Assignment: In the records below, find the lines that include "signed" and copy each.

Given data:
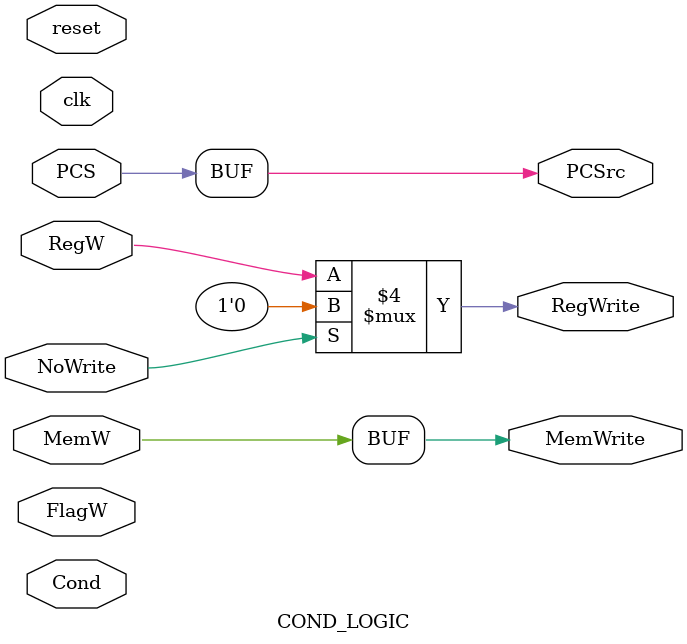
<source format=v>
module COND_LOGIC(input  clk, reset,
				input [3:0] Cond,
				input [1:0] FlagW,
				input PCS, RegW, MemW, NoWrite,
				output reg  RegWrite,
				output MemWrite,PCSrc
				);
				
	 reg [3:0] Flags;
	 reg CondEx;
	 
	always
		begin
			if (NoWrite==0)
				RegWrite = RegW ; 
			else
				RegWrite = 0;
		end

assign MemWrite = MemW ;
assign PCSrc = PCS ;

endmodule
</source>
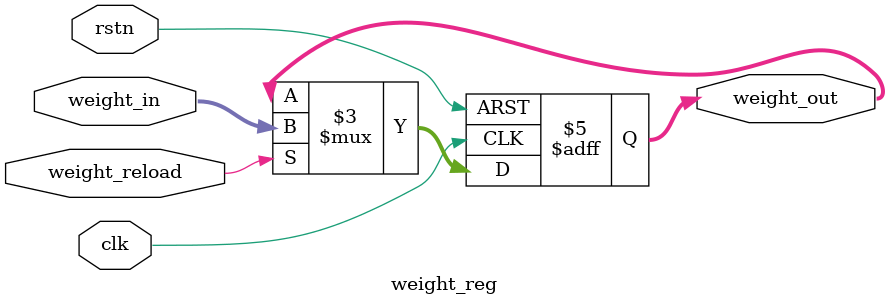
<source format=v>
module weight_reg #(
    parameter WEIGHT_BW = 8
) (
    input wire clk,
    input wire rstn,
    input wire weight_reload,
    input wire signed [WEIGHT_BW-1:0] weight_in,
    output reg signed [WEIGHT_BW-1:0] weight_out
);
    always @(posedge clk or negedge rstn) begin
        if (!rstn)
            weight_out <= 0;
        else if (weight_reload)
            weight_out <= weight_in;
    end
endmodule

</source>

==

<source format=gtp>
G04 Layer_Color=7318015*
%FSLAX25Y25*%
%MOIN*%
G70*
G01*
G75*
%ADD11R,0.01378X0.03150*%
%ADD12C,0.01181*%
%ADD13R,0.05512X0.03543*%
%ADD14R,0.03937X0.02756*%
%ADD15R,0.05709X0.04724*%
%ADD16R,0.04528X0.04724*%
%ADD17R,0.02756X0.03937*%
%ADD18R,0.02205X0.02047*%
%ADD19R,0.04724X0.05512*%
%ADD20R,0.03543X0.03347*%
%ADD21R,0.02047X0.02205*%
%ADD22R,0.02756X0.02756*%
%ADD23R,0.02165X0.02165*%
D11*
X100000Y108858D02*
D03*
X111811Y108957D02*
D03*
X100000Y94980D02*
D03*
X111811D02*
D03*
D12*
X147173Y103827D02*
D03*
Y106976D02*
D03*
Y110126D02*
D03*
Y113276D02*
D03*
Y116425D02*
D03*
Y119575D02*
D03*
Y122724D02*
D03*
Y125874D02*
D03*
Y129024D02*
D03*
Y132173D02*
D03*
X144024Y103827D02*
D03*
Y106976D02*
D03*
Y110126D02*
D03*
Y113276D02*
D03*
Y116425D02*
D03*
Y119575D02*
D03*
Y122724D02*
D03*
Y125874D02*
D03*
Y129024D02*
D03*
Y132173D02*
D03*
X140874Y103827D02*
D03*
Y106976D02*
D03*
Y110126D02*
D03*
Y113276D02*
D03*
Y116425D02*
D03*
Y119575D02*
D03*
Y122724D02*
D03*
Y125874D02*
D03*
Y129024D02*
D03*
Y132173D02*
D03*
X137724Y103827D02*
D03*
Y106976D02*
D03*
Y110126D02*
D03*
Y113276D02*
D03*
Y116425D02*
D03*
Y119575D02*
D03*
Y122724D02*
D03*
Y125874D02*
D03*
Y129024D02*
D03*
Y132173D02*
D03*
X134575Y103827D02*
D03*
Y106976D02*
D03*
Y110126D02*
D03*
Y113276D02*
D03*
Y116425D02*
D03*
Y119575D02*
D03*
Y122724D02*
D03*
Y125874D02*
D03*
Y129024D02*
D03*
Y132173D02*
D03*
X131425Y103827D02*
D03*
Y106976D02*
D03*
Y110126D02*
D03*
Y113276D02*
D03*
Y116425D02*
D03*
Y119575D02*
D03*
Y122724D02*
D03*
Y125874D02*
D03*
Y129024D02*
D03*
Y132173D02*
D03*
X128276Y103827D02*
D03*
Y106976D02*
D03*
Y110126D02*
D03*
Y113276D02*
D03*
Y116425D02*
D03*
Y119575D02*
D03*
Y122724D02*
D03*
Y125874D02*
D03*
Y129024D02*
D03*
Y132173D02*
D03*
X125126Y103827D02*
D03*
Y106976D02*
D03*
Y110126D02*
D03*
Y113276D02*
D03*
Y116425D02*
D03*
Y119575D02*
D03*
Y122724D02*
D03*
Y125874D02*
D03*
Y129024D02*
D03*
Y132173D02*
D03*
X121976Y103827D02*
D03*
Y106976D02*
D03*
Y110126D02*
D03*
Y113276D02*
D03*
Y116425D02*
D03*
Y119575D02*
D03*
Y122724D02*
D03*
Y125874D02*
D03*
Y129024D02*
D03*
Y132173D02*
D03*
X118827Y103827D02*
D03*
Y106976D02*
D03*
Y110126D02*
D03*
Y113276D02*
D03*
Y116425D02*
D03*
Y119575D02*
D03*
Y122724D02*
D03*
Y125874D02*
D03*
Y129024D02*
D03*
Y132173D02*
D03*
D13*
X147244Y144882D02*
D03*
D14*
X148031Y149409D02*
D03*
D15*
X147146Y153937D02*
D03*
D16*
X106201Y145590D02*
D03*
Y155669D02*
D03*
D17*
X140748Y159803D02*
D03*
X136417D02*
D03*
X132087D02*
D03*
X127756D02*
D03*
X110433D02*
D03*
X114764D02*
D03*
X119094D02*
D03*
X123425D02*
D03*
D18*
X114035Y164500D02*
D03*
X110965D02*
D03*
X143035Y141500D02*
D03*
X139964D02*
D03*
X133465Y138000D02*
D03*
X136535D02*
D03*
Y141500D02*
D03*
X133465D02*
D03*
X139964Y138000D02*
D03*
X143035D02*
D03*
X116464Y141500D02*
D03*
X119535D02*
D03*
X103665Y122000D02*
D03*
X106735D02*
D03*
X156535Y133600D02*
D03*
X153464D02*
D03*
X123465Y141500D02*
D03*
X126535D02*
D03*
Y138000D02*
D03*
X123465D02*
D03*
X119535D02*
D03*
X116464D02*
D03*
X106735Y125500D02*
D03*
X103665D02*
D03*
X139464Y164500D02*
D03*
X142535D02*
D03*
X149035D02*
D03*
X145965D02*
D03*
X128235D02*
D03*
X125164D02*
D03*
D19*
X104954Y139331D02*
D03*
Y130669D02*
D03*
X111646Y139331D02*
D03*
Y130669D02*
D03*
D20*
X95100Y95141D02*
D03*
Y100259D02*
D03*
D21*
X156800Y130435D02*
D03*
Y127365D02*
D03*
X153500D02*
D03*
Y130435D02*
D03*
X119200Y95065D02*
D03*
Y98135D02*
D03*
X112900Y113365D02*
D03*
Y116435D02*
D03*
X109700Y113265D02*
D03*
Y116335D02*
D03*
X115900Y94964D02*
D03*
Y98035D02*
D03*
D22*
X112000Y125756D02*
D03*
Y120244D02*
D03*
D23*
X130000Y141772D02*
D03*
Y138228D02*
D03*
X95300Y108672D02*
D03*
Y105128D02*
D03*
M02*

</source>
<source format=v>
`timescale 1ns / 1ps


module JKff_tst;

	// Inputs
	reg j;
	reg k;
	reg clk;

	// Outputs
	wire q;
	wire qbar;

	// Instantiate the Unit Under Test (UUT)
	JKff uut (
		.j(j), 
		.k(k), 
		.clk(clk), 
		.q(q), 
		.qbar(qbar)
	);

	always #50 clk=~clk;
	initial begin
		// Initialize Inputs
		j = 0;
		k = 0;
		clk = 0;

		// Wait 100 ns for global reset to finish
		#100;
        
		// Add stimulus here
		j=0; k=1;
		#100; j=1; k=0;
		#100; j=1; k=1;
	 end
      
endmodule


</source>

...

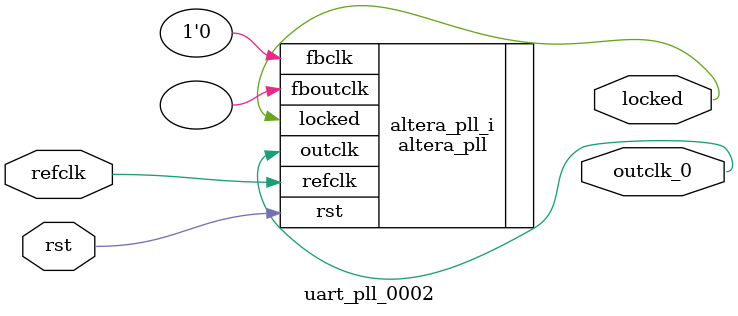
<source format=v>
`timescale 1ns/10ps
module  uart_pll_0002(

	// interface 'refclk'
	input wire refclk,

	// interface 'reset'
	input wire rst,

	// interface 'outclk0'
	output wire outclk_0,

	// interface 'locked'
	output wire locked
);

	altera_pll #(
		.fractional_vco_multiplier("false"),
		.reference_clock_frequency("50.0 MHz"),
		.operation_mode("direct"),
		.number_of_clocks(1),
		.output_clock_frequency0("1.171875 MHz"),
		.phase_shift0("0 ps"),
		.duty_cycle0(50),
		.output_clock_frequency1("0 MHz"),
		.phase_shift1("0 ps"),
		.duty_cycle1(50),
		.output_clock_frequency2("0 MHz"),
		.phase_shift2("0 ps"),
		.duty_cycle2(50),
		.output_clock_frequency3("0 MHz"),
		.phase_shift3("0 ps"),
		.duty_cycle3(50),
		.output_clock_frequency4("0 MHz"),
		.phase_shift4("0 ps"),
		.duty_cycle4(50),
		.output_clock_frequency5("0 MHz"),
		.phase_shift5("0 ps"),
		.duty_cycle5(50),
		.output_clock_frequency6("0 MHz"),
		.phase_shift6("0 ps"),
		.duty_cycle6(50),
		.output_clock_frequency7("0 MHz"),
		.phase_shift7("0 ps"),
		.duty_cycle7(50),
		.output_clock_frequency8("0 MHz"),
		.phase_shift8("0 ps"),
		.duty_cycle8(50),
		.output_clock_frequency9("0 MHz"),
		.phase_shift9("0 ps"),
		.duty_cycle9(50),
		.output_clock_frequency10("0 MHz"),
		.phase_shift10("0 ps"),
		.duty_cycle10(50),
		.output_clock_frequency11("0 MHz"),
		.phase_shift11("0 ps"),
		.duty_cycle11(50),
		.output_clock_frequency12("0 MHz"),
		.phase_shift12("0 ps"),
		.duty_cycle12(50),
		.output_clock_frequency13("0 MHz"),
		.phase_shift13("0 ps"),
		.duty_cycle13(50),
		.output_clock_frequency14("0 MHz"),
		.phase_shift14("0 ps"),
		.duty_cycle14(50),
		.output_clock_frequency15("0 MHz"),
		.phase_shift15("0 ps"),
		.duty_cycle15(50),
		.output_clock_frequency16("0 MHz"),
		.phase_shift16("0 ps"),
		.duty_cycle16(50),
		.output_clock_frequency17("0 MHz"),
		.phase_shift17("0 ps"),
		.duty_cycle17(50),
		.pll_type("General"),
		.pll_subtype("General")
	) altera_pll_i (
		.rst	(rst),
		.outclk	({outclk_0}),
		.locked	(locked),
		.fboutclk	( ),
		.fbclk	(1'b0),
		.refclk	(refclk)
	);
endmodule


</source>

Answer box:
    input wire signed [WEIGHT_BW-1:0] weight_in,
    output reg signed [WEIGHT_BW-1:0] weight_out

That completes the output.